### HOW TO COMPLETE THIS TASK:
Where "lines" occurs in a line of the entries below, copy that line.

──────── THE INPUT ────────

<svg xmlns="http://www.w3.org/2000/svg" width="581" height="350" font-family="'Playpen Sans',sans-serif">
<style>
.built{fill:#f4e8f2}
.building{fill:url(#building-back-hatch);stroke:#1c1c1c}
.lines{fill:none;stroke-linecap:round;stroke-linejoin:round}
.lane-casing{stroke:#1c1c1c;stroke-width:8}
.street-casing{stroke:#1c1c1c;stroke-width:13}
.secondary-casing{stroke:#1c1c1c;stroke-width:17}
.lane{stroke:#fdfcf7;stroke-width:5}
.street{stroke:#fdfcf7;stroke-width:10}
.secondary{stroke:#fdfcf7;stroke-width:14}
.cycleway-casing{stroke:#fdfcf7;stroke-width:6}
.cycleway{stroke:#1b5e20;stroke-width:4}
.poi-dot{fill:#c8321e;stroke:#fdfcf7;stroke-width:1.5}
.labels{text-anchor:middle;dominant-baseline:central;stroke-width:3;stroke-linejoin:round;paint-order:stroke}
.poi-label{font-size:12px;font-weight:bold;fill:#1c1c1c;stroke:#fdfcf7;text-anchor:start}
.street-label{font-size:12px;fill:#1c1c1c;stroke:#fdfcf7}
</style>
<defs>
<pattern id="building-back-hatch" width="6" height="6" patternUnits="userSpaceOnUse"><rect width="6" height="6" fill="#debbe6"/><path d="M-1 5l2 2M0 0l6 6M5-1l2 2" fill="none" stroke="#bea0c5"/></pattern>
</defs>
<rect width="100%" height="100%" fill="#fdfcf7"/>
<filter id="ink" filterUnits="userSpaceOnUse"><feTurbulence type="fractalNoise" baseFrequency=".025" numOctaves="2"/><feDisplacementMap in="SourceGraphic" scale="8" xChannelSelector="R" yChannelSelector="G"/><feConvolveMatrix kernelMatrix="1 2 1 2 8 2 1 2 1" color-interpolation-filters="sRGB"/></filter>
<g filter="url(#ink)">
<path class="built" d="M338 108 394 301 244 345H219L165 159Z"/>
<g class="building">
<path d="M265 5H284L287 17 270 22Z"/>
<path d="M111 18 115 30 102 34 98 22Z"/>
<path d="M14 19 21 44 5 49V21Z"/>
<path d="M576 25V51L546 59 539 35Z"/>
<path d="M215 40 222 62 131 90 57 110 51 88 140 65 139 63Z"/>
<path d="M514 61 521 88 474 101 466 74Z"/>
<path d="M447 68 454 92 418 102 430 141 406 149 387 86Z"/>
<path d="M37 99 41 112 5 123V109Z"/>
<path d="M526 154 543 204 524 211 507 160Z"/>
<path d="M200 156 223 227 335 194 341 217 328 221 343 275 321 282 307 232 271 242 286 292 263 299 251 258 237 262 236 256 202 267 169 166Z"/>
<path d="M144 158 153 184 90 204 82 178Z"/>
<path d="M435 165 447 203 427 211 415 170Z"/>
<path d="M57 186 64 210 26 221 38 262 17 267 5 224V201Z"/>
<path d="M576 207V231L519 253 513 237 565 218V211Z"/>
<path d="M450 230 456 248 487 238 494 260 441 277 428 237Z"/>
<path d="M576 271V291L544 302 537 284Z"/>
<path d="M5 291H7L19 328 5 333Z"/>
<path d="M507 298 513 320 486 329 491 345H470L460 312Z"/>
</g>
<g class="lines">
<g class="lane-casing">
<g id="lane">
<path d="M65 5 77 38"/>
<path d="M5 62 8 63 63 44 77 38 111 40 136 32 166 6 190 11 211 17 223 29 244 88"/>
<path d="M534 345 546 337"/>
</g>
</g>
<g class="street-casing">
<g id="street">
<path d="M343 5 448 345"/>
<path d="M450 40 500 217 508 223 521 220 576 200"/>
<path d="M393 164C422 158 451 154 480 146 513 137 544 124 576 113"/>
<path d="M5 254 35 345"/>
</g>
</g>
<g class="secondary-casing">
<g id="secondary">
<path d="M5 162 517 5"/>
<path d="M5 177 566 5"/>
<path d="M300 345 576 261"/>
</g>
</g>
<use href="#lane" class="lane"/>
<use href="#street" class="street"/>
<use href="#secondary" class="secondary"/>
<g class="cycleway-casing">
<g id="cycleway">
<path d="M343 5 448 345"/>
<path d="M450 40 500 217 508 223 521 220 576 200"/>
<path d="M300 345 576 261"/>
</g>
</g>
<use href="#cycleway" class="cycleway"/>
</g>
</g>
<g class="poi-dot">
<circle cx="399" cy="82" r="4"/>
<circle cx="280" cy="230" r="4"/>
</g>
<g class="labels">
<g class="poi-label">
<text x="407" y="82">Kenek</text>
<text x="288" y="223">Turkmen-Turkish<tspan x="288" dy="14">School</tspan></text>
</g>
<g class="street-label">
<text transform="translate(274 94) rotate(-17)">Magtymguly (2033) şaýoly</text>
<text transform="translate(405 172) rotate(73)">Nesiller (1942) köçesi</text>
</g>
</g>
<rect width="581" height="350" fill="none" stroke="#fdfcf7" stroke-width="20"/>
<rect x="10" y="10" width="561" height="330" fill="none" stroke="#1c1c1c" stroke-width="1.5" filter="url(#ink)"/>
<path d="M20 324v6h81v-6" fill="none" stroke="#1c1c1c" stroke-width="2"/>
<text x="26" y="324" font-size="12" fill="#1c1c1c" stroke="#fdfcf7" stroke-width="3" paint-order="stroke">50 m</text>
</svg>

────────

### EXERCISE RESPONSE:
.lines{fill:none;stroke-linecap:round;stroke-linejoin:round}
<g class="lines">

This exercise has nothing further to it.